## Input records:
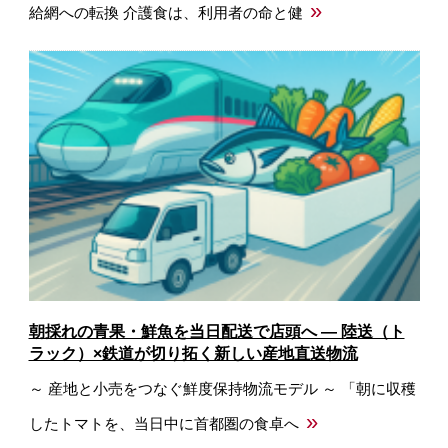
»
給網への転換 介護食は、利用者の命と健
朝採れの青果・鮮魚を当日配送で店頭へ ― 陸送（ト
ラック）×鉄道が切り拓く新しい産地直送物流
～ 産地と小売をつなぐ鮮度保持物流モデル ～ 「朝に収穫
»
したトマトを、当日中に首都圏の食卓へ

==

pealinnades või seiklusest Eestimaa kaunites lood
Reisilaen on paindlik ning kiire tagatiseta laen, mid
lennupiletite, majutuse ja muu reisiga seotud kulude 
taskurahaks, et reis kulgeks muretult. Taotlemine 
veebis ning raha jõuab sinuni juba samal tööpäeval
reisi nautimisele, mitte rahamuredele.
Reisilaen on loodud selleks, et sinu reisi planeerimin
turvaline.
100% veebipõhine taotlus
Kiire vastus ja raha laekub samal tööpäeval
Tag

## Task item:
Where does "tööpäeval" appear in the records above? Copy each line that holds it.

## Written response:
veebis ning raha jõuab sinuni juba samal tööpäeval
Kiire vastus ja raha laekub samal tööpäeval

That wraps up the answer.